[Saved data entries]
◇ ◇ ◇ ◇

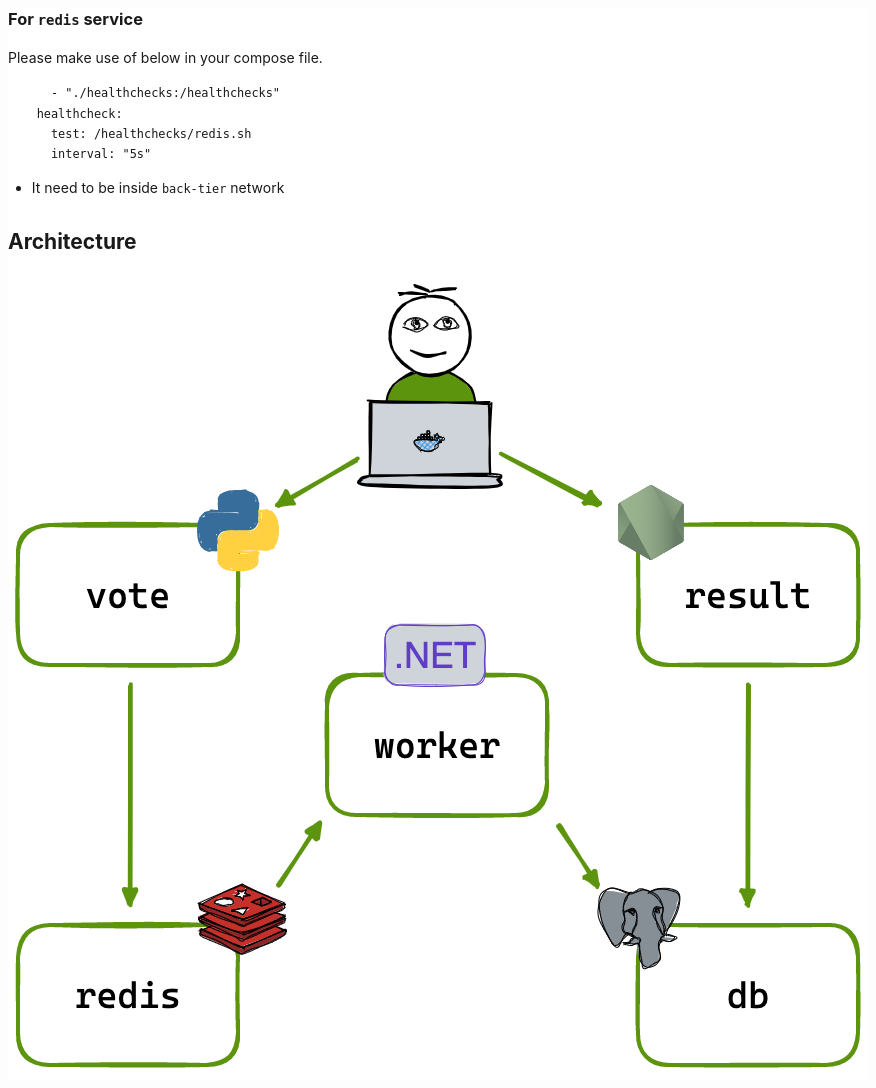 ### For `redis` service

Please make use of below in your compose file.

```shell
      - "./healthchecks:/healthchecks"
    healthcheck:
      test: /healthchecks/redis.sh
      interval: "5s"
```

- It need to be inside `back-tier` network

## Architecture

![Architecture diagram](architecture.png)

◇ ◇ ◇ ◇

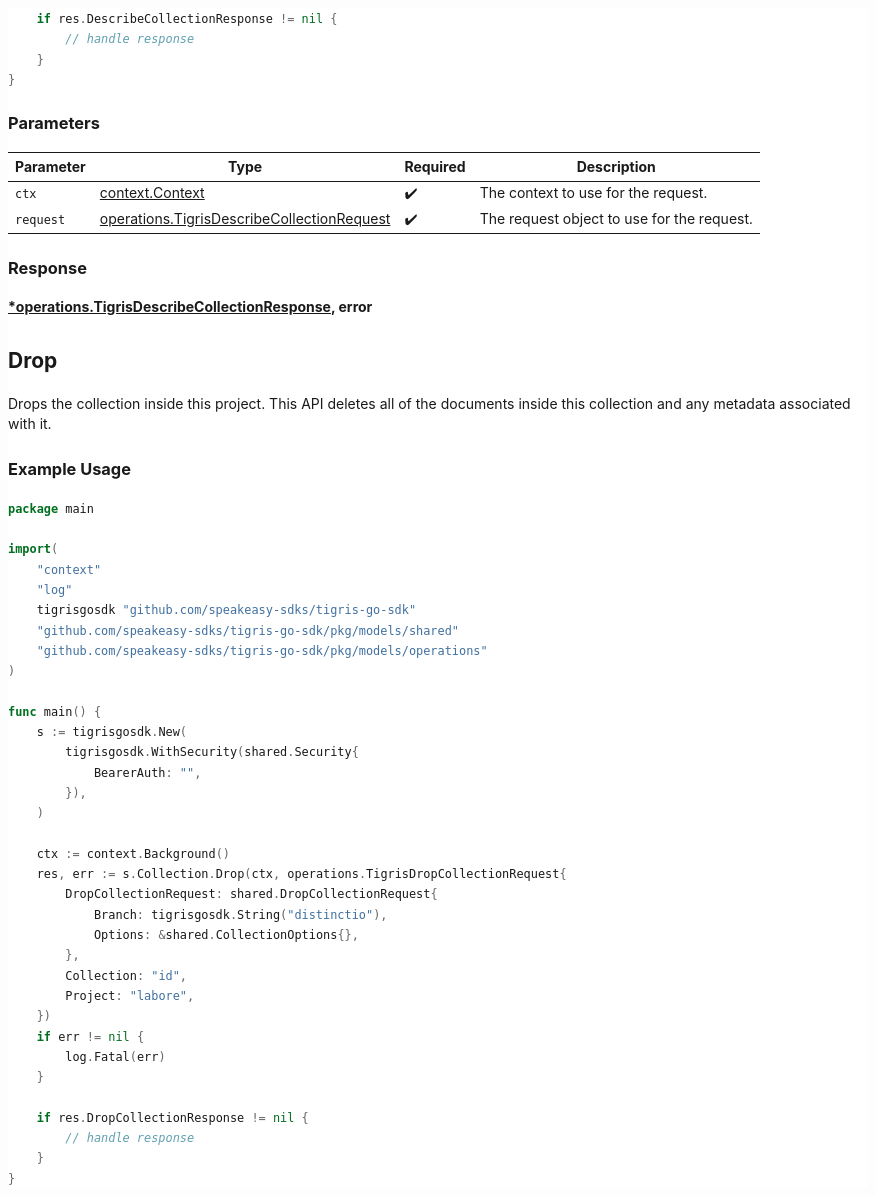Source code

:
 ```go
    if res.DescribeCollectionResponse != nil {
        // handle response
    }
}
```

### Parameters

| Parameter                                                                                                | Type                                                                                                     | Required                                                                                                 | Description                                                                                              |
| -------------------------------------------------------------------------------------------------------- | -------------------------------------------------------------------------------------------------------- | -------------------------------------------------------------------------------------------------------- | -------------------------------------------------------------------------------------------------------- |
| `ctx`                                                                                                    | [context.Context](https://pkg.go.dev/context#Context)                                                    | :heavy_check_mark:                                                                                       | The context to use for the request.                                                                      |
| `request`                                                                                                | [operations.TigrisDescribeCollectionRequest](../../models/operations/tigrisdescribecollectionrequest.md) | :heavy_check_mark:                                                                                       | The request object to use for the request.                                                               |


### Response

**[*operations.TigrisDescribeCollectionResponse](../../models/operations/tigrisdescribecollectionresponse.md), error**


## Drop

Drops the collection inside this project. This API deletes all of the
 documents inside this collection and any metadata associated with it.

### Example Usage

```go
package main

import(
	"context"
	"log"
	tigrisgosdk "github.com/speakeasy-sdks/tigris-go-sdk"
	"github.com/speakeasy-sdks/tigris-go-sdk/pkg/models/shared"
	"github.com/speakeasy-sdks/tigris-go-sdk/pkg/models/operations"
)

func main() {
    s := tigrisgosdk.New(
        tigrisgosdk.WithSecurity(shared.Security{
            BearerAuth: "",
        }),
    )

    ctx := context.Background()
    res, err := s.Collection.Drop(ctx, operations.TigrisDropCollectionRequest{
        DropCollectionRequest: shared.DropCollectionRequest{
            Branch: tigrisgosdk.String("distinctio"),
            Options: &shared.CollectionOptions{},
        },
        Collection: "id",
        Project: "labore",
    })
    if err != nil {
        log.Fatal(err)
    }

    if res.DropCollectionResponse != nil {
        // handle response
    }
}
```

◇ ◇ ◇ ◇

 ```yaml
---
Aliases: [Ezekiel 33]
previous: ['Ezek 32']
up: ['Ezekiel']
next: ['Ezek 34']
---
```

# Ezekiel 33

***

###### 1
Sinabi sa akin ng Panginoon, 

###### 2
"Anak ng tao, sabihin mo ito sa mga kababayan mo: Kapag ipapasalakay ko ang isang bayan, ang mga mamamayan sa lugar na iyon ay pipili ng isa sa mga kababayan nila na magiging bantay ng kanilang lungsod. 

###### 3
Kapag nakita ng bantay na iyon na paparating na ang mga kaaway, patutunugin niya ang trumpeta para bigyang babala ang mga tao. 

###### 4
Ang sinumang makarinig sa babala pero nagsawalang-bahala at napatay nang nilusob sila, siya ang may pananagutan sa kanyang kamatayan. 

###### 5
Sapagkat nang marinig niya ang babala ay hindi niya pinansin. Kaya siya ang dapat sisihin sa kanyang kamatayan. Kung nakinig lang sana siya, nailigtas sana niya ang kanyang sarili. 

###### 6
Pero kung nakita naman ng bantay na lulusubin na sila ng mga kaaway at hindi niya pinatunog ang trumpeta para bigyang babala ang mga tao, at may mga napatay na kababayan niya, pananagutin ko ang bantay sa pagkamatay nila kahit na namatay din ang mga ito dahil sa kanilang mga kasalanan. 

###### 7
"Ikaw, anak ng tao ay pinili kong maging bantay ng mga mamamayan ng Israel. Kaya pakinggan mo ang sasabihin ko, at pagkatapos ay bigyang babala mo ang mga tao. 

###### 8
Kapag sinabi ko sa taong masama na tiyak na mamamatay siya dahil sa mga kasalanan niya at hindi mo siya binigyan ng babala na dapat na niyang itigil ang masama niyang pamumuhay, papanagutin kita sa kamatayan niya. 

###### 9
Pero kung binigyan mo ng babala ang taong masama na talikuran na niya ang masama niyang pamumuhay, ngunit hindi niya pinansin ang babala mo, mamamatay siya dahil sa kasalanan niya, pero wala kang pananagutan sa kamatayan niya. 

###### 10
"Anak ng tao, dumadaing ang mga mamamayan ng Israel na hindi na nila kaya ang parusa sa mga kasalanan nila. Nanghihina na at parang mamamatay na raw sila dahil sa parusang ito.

◇ ◇ ◇ ◇

▸ **Task objective**:
The lines sought are those in the data above that include the string "nila"; copy each one.

▸ **Solution to the problem**:
"Anak ng tao, sabihin mo ito sa mga kababayan mo: Kapag ipapasalakay ko ang isang bayan, ang mga mamamayan sa lugar na iyon ay pipili ng isa sa mga kababayan nila na magiging bantay ng kanilang lungsod. 
Pero kung nakita naman ng bantay na lulusubin na sila ng mga kaaway at hindi niya pinatunog ang trumpeta para bigyang babala ang mga tao, at may mga napatay na kababayan niya, pananagutin ko ang bantay sa pagkamatay nila kahit na namatay din ang mga ito dahil sa kanilang mga kasalanan. 
"Anak ng tao, dumadaing ang mga mamamayan ng Israel na hindi na nila kaya ang parusa sa mga kasalanan nila. Nanghihina na at parang mamamatay na raw sila dahil sa parusang ito.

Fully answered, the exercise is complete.